Please restate the data word for word, leaving out no line.

▶ COLLECTED MATERIAL
BEGIN

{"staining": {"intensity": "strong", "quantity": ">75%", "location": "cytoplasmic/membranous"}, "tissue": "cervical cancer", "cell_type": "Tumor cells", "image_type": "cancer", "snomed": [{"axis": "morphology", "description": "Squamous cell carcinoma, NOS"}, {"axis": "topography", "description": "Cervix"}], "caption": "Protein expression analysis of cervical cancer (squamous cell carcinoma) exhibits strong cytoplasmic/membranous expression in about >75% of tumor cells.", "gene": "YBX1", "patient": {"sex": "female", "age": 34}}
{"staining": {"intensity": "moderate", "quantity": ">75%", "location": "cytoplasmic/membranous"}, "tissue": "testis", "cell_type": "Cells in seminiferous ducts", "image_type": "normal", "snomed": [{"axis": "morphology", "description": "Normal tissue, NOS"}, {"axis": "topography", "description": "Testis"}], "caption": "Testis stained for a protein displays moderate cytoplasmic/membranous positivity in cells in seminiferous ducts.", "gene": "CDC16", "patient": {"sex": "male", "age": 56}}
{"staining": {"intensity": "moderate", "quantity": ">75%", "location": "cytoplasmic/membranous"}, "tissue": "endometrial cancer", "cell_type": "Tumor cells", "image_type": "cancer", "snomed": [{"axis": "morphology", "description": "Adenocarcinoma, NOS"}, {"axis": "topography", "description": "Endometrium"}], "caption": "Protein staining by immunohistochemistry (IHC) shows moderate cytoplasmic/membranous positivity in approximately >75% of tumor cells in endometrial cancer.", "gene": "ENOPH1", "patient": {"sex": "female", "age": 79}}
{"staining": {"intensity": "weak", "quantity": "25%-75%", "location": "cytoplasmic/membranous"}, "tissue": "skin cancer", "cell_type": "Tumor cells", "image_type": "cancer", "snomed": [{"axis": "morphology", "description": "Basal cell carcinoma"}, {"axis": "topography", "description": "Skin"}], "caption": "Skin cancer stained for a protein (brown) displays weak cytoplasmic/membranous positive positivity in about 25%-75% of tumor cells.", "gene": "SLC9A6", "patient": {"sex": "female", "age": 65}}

END

▶ SOLVED PROBLEM
{"staining": {"intensity": "strong", "quantity": ">75%", "location": "cytoplasmic/membranous"}, "tissue": "cervical cancer", "cell_type": "Tumor cells", "image_type": "cancer", "snomed": [{"axis": "morphology", "description": "Squamous cell carcinoma, NOS"}, {"axis": "topography", "description": "Cervix"}], "caption": "Protein expression analysis of cervical cancer (squamous cell carcinoma) exhibits strong cytoplasmic/membranous expression in about >75% of tumor cells.", "gene": "YBX1", "patient": {"sex": "female", "age": 34}}
{"staining": {"intensity": "moderate", "quantity": ">75%", "location": "cytoplasmic/membranous"}, "tissue": "testis", "cell_type": "Cells in seminiferous ducts", "image_type": "normal", "snomed": [{"axis": "morphology", "description": "Normal tissue, NOS"}, {"axis": "topography", "description": "Testis"}], "caption": "Testis stained for a protein displays moderate cytoplasmic/membranous positivity in cells in seminiferous ducts.", "gene": "CDC16", "patient": {"sex": "male", "age": 56}}
{"staining": {"intensity": "moderate", "quantity": ">75%", "location": "cytoplasmic/membranous"}, "tissue": "endometrial cancer", "cell_type": "Tumor cells", "image_type": "cancer", "snomed": [{"axis": "morphology", "description": "Adenocarcinoma, NOS"}, {"axis": "topography", "description": "Endometrium"}], "caption": "Protein staining by immunohistochemistry (IHC) shows moderate cytoplasmic/membranous positivity in approximately >75% of tumor cells in endometrial cancer.", "gene": "ENOPH1", "patient": {"sex": "female", "age": 79}}
{"staining": {"intensity": "weak", "quantity": "25%-75%", "location": "cytoplasmic/membranous"}, "tissue": "skin cancer", "cell_type": "Tumor cells", "image_type": "cancer", "snomed": [{"axis": "morphology", "description": "Basal cell carcinoma"}, {"axis": "topography", "description": "Skin"}], "caption": "Skin cancer stained for a protein (brown) displays weak cytoplasmic/membranous positive positivity in about 25%-75% of tumor cells.", "gene": "SLC9A6", "patient": {"sex": "female", "age": 65}}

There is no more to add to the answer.